Au matin, emporté par l’habitude commerciale, il alla ouvrir la boutique, et, tout grelottant, la tête dans ses mains, s’assit à la caisse.

Mme Peluche parut devant lui. Son visage était pâle, mais empreint d’une résolution énergique.

— J’ai réfléchi, Julien, dit-elle d’une voix grave. Je te connais maintenant : tu es de ces hommes qui font souffrir celle qui les aime… Hélas ! je souffrirai donc… Mais l’innocent ne doit pas être frappé. Une victime suffit… Nous garderons ton fils. Je l’élèverai moi-même…

— Mais c’est fou ! gémit M. Peluche atterré, puisque je te jure…

— Ne mens plus, Julien. Avoue la vérité et je te pardonnerai… Mais tu me ferais horreur si, à ton tour, tu songeais à abandonner…

La porte de la boutique, ouverte violemment, lui coupa la parole.

— Mon enfant ! mon enfant ! cria une jeune femme nu-tête, qui fit irruption, le visage bouleversé. Je l’ai laissé à votre porte, hier !… J’étais folle !… Ah ! le voilà !

Elle s’élança sur l’enfant qui, au fond, dormait encore sur des coussins, et le serra contre elle avec emportement.

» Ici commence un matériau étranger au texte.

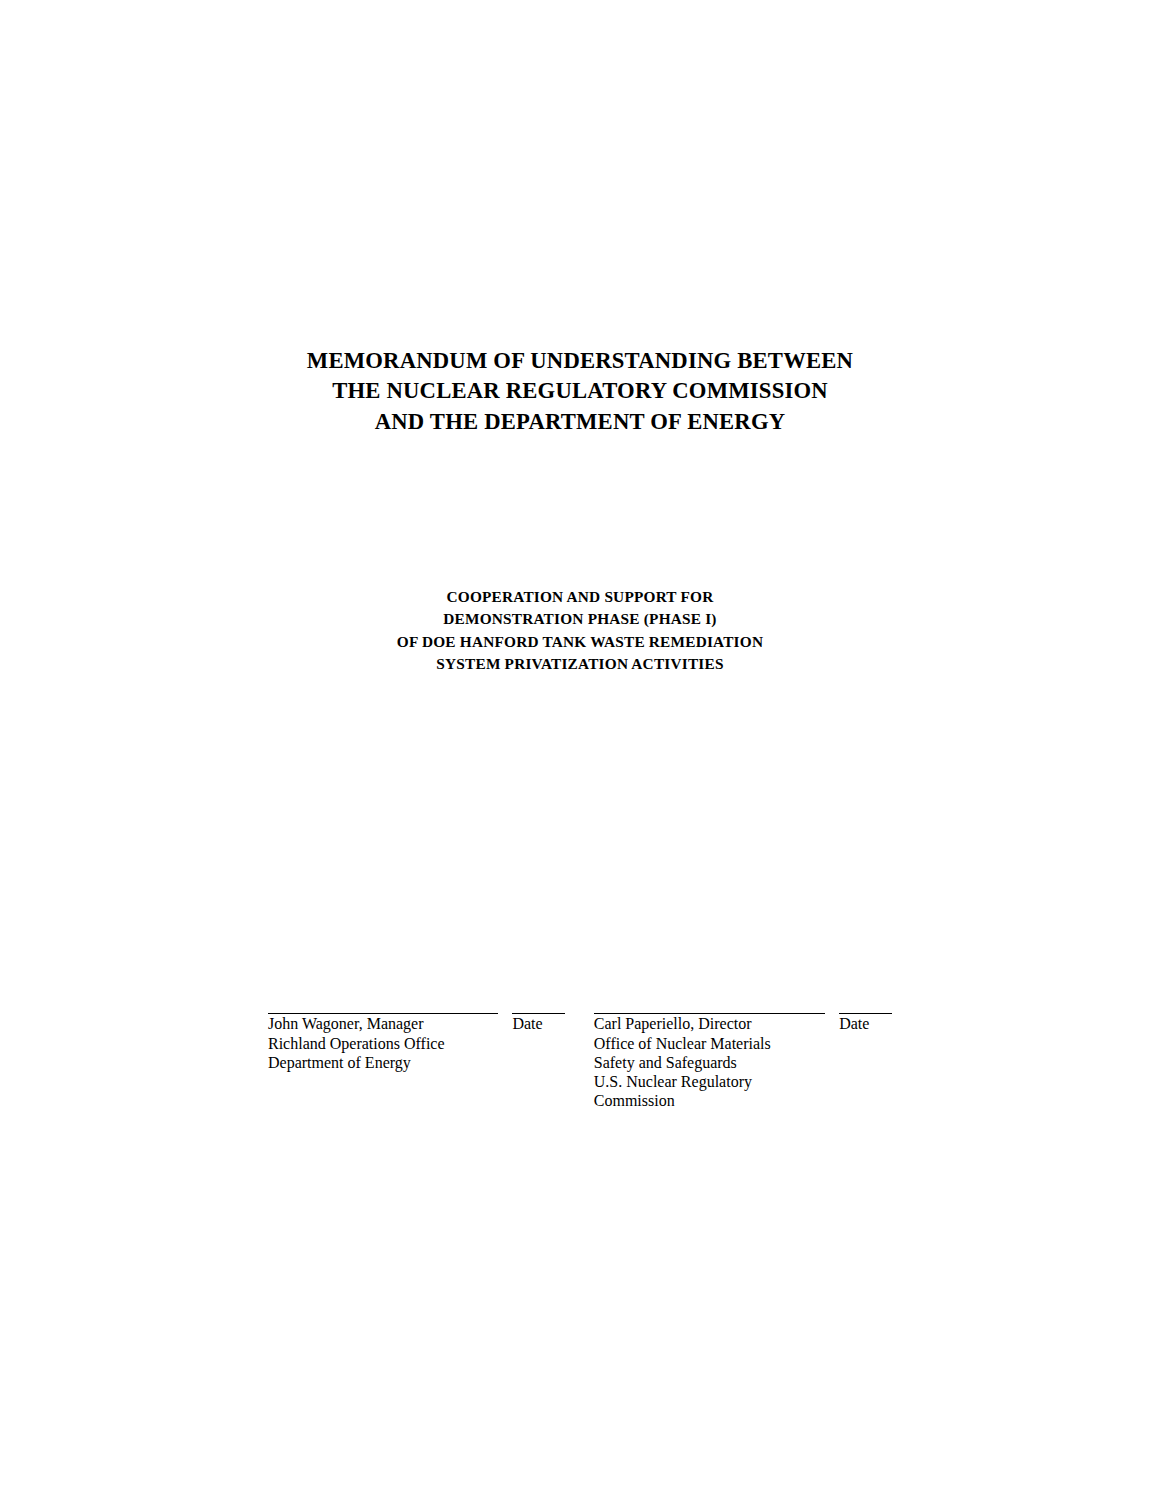MEMORANDUM OF UNDERSTANDING BETWEEN
THE NUCLEAR REGULATORY COMMISSION
AND THE DEPARTMENT OF ENERGY
COOPERATION AND SUPPORT FOR
DEMONSTRATION PHASE (PHASE I)
OF DOE HANFORD TANK WASTE REMEDIATION
SYSTEM PRIVATIZATION ACTIVITIES
| John Wagoner, Manager | | Date | | Carl Paperiello, Director | | Date |
| Richland Operations Office | | | | Office of Nuclear Materials | | |
| Department of Energy | | | | Safety and Safeguards | | |
| | | | | U.S. Nuclear Regulatory Commission | | |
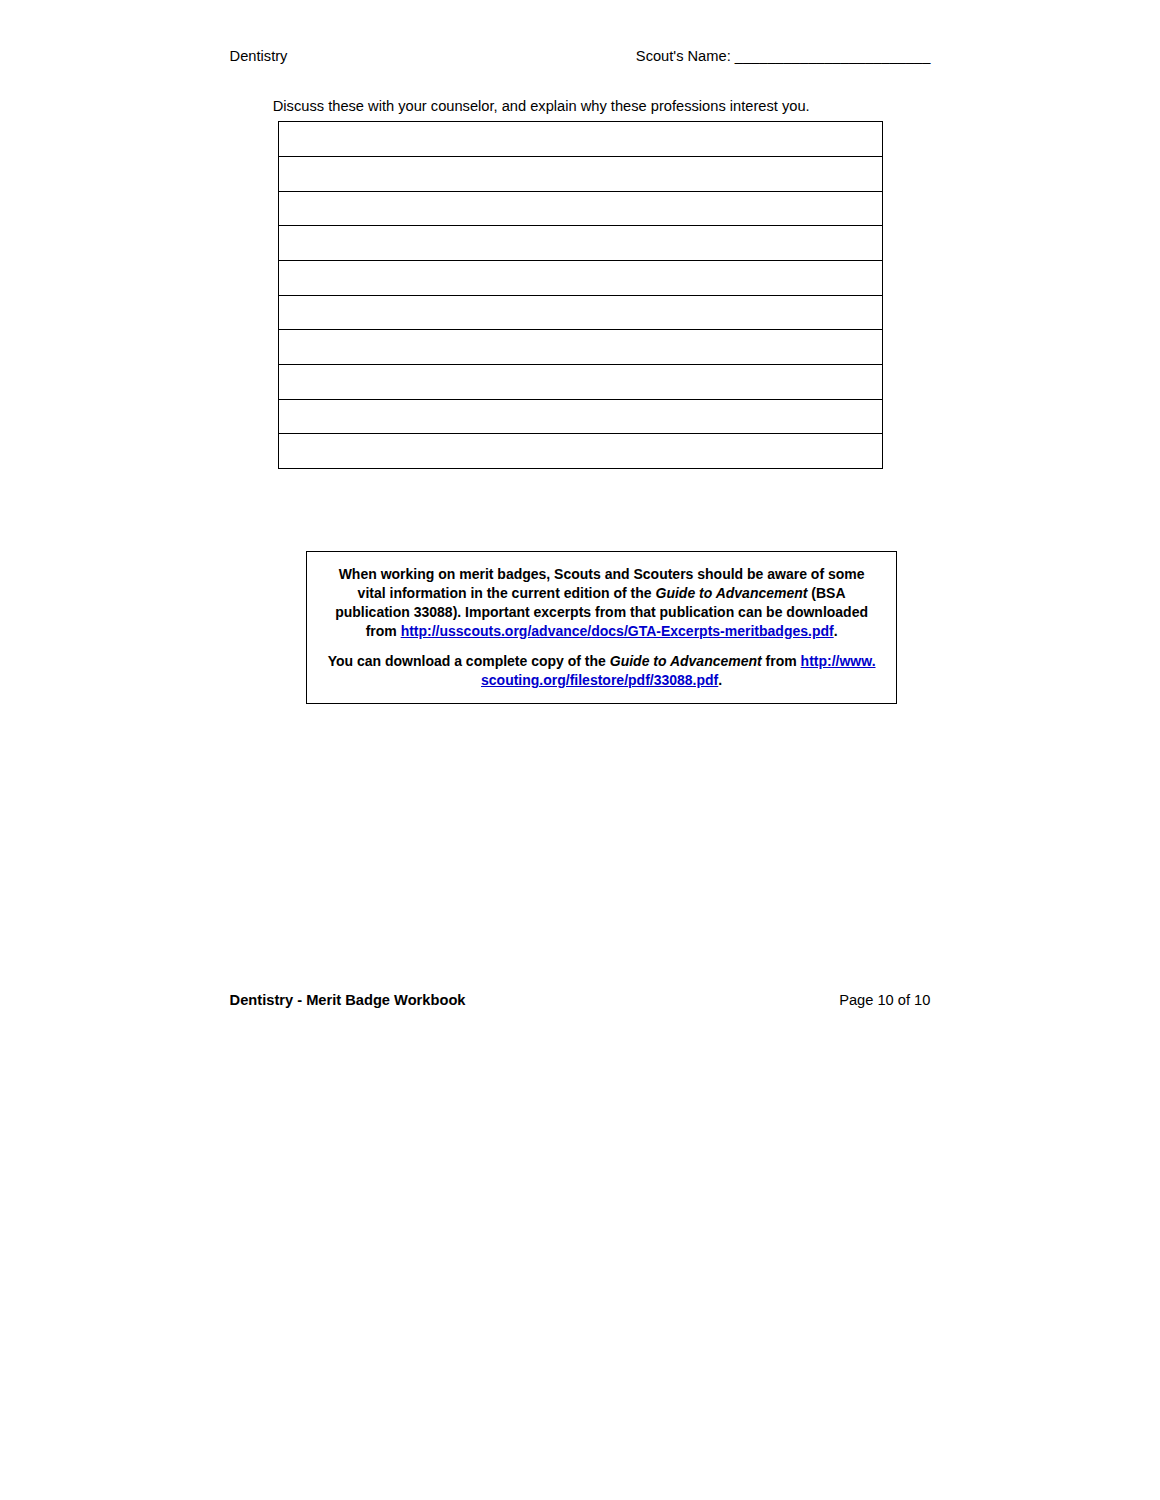Dentistry
Scout's Name: ________________________
Discuss these with your counselor, and explain why these professions interest you.
When working on merit badges, Scouts and Scouters should be aware of some vital information in the current edition of the Guide to Advancement (BSA publication 33088). Important excerpts from that publication can be downloaded from http://usscouts.org/advance/docs/GTA-Excerpts-meritbadges.pdf.
You can download a complete copy of the Guide to Advancement from http://www.scouting.org/filestore/pdf/33088.pdf.
Dentistry - Merit Badge Workbook
Page 10 of 10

— Je n’ai plus que lui ! Le père m’a quittée hier, après une scène affreuse… J’étais folle, désespérée !… J’ai abandonné le petit… Mon Dieu, mon Dieu, comment ai-je pu faire ça ?… Je voulais me noyer !… Je ne sais plus… Et puis, je me suis calmée… Je suis revenue en courant pour le reprendre… mais toutes les boutiques étaient fermées et je n’ai pas reconnu la porte ! Toute la nuit je suis restée dans la rue en attendant que vous ouvriez… Je n’ai plus que lui, maintenant… Je reviendrai, monsieur et madame. Je reviendrai vous remercier… Je n’oublierai jamais !…

Elle s’enfuit, son enfant dans les bras. Le ménage Peluche resta abasourdi.

— Eh bien, Amélie, tu vois ?… dit enfin M. Peluche.

— C’est vrai… Mon pauvre ami… Comment ai-je pu croire ça de toi ?… lui répondit-elle doucement.

Et il y avait dans sa voix un mépris si évident que M. Peluche en resta saisi.